Location: Plant Genetics Research
Project Number: 5070-21000-037-03-R
Project Type: Reimbursable Cooperative Agreement
Start Date: Apr 1, 2014
End Date: Dec 31, 2016
The following specific objectives will be achieved in the project. 1. Sequence RNA populations (transcriptomes) in seeds for 100 germplasm lines important to US soybean breeding and agriculture that vary in seed oil content and composition. 2. Discover genes specifically regulating oil quality traits and their gene variations that lead to the difference in oil content and composition among those germplasm using a variety of data analysis and mining strategies, and further develop and validate a set of highly effective functional markers. 3. Develop a relational database and G-browser for soybean community to access and utilize the sequencing data, genes, functional markers and networks. 4. Develop transgenic plants with altered activity for two identified genes specifically controlling oil content.
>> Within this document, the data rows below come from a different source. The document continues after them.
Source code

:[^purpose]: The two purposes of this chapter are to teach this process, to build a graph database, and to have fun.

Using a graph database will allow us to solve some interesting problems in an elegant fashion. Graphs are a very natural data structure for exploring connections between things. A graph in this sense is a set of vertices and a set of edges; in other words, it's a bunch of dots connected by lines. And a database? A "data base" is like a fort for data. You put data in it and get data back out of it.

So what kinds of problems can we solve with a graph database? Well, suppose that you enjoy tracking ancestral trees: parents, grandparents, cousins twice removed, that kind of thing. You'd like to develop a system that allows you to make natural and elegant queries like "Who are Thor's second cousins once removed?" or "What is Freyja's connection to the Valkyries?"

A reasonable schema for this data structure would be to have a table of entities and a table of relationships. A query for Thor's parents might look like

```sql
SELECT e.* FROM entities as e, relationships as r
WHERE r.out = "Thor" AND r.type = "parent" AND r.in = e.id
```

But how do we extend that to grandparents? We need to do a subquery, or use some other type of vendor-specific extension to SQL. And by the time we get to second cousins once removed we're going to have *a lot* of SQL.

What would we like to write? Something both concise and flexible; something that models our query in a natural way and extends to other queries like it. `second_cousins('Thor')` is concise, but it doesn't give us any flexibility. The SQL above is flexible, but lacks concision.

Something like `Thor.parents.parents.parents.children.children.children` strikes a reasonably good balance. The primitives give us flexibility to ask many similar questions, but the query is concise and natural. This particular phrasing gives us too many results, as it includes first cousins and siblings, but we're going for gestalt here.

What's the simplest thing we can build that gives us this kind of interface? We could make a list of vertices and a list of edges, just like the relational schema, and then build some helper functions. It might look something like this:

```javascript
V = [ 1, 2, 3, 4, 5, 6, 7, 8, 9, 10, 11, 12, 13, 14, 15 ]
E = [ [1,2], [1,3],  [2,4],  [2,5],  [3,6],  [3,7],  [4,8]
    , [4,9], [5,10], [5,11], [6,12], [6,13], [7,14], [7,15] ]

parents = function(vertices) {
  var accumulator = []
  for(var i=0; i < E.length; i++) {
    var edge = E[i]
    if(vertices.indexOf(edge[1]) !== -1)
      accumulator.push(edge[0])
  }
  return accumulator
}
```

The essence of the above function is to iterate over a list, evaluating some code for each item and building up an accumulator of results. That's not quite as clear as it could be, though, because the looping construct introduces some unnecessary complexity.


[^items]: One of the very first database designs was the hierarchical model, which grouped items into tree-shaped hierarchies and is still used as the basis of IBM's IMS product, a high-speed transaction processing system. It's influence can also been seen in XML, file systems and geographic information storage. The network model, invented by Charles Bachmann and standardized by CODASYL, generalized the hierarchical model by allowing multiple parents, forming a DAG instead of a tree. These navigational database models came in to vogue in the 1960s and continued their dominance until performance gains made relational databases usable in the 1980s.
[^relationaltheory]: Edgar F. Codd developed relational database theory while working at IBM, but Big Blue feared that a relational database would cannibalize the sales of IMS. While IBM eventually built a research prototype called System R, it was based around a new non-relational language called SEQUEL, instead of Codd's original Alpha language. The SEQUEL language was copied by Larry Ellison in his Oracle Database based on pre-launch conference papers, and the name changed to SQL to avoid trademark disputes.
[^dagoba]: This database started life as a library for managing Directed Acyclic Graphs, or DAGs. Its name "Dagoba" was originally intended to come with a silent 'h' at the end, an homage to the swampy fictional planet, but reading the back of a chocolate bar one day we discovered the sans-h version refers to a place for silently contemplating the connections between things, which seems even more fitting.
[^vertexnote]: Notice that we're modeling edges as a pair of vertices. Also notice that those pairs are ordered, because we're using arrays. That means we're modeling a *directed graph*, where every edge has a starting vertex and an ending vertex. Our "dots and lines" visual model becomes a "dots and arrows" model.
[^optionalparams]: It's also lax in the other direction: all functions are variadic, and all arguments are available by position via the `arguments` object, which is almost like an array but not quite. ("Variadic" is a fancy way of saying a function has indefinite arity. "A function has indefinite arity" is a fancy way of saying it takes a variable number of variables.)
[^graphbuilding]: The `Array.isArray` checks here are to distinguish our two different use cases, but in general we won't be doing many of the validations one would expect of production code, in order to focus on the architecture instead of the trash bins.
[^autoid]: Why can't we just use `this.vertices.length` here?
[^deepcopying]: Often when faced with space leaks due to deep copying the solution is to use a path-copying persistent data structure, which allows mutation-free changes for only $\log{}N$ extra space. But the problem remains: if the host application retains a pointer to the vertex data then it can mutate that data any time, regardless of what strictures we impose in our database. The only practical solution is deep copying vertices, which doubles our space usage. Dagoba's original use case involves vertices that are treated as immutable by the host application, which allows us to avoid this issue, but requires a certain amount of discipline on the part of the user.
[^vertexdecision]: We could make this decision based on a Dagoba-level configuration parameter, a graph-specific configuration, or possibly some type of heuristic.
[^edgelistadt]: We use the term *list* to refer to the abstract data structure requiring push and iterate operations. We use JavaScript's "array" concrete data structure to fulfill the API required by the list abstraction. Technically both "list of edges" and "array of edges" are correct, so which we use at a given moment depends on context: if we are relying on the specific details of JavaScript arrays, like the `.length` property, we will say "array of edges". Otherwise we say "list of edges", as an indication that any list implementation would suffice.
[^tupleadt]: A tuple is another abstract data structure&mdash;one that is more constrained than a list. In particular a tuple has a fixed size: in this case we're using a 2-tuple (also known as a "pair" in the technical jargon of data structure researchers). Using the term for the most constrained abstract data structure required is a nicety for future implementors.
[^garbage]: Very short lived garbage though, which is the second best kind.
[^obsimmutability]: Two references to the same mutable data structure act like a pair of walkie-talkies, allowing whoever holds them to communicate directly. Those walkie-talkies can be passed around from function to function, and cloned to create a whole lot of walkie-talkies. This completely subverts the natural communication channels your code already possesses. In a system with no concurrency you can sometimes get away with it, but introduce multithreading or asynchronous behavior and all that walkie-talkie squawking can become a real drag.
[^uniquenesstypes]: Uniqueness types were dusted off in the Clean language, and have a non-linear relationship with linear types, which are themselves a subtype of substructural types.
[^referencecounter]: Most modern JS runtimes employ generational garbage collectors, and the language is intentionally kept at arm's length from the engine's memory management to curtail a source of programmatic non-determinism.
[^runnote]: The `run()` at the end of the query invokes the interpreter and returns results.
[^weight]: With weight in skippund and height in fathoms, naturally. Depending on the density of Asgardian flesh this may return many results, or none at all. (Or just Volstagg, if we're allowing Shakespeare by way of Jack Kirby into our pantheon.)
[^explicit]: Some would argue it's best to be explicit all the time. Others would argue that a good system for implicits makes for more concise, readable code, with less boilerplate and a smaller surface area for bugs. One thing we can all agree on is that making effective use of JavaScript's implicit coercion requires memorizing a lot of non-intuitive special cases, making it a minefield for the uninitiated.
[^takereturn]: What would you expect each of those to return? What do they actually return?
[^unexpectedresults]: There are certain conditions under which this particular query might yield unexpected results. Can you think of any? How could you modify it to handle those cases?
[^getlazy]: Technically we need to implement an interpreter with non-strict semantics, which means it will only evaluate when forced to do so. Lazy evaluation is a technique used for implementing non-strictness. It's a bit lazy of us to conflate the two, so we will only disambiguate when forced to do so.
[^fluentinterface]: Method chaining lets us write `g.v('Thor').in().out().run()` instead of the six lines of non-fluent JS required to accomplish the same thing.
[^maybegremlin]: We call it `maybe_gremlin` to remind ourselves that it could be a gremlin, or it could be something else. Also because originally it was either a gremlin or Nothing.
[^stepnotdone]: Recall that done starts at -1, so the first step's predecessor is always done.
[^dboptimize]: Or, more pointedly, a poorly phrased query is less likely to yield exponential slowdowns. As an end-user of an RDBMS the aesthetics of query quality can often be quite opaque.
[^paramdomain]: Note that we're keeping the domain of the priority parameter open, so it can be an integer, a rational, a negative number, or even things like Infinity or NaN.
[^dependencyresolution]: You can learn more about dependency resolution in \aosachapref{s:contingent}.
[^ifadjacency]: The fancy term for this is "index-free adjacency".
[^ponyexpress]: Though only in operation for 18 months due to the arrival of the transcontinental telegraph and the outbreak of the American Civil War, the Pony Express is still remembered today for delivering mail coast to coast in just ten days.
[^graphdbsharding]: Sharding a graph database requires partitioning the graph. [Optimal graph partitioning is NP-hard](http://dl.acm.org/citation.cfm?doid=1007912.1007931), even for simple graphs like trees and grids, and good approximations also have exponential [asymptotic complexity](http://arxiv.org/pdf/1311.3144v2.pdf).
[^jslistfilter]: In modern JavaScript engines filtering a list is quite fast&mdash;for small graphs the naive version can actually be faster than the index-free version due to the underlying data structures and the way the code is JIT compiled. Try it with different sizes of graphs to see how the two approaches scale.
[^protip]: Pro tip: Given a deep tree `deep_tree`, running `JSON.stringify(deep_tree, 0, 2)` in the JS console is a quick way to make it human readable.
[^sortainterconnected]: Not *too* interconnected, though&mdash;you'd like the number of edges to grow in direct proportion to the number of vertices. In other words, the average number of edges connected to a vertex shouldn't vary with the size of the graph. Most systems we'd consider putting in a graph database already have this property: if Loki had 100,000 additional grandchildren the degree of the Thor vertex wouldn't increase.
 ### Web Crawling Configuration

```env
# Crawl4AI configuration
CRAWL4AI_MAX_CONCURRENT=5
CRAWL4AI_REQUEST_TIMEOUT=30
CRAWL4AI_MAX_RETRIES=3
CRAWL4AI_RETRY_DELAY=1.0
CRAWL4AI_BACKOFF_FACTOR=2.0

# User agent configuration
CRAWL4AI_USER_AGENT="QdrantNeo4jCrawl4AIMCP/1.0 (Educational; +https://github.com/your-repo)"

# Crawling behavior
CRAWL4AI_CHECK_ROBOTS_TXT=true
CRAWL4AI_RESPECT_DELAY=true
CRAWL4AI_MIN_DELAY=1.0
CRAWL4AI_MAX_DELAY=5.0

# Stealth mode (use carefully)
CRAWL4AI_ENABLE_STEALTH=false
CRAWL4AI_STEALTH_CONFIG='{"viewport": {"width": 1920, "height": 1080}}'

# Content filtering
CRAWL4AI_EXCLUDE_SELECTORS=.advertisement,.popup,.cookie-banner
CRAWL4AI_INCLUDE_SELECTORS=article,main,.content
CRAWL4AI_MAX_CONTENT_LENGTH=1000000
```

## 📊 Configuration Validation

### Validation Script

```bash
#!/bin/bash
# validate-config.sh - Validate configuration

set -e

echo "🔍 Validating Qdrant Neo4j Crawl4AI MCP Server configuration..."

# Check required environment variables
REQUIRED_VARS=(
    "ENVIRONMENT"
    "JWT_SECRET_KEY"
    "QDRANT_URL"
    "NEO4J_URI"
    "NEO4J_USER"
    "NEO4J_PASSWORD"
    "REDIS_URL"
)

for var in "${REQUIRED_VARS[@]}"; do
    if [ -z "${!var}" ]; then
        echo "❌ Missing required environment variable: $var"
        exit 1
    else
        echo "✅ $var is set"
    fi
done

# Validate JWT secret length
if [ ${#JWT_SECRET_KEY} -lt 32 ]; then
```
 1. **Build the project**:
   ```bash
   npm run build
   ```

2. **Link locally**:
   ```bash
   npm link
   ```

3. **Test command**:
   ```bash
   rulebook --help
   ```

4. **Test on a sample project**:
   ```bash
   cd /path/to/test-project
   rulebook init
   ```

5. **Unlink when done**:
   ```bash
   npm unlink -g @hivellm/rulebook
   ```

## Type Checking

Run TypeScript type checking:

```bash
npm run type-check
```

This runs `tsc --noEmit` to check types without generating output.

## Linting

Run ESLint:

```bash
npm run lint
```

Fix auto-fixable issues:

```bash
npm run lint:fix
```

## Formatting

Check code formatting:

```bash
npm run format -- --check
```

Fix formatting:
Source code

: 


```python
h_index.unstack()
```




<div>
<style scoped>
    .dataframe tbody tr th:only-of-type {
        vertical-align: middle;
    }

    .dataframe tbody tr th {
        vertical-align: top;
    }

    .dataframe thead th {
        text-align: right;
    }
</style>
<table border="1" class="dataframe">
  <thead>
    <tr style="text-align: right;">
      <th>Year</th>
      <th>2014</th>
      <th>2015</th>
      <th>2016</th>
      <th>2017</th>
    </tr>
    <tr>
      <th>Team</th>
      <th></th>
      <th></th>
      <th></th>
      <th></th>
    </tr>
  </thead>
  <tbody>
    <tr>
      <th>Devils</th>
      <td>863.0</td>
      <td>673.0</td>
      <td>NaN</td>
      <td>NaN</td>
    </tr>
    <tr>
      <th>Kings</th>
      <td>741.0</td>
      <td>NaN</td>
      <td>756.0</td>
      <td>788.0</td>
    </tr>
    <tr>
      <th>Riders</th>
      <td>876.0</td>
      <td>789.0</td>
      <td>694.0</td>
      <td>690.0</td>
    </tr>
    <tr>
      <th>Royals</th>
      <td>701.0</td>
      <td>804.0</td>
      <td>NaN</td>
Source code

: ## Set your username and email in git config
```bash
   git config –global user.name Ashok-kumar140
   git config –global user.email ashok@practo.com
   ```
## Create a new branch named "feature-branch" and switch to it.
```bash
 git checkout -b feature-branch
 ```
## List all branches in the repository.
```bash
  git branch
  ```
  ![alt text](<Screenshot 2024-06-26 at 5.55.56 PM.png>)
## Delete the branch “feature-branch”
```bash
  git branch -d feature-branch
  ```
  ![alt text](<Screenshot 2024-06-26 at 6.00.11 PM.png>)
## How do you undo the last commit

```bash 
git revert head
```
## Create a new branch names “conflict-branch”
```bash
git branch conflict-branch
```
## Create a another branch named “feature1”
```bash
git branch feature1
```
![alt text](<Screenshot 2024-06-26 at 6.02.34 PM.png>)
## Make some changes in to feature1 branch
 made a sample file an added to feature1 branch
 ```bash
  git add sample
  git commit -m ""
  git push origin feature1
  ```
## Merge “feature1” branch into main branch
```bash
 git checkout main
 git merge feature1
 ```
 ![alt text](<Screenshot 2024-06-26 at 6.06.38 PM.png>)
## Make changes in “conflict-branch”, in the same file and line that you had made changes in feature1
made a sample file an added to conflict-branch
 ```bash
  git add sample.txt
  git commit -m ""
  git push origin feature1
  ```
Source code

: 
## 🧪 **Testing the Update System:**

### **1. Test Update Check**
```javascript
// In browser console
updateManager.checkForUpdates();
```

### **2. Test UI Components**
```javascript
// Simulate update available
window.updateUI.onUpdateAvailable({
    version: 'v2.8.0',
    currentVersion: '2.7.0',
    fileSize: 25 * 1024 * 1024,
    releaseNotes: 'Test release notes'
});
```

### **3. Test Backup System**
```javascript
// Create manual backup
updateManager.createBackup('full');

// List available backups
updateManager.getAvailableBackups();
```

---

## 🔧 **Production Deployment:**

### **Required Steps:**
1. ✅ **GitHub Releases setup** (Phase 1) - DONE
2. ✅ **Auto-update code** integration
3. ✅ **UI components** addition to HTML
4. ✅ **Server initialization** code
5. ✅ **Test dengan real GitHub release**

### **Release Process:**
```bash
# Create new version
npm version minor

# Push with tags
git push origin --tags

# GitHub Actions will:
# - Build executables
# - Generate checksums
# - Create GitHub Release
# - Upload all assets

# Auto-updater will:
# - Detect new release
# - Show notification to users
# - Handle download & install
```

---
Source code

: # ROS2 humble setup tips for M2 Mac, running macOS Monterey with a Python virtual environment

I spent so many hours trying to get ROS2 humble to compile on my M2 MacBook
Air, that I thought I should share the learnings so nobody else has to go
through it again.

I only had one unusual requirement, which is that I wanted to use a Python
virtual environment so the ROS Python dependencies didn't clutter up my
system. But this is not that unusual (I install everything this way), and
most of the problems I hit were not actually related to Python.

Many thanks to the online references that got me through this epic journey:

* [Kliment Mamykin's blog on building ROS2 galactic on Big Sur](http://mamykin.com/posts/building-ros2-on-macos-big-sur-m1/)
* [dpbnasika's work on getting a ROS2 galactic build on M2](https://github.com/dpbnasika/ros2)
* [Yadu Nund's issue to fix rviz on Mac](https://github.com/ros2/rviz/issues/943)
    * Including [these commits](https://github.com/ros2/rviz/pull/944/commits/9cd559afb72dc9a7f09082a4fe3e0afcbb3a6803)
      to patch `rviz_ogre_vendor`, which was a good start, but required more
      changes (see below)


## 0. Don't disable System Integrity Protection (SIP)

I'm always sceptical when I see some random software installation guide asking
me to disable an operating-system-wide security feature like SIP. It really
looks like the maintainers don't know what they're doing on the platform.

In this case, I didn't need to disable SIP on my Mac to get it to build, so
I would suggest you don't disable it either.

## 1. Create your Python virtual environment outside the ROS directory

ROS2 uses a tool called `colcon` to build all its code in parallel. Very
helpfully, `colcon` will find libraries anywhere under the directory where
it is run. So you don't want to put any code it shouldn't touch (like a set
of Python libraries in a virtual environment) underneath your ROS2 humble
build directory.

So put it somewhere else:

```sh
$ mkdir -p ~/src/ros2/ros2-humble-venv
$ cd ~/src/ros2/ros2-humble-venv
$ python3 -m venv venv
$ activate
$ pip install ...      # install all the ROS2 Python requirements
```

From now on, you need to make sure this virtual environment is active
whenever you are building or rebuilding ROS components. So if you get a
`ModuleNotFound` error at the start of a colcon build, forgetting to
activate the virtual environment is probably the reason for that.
The difference in seed oil composition and content among soybean germplasm is caused by variation in protein coding sequences and/or expression levels of the genes involved in oil synthesis and storage. To identify those oil genes and their variations, we had proposed that we would use next generation sequencing technology to determine transcript sequences and accumulation levels of all genes expressed in seeds, and develop a bioinformatic pipeline to identify transcript sequence variations that lead to seed quality variation among the germplasm. Although the soybean genome is large, transcribed sequences only account for less than 5% of its entire genome. In comparison with whole genome sequencing approach, the transcriptome sequencing approach does not only dramatically reduces the cost of determining both protein coding sequences and expression levels of seed genes in soybean germplasm, also significantly reduces the background noise from non-functional genome sequence to identify the genes and gene variants for oil quality traits. Low cost of sequencing for each germplasm makes it feasible to sequence large number of germplasm to identify the genes and gene variants using genome-wide association studies.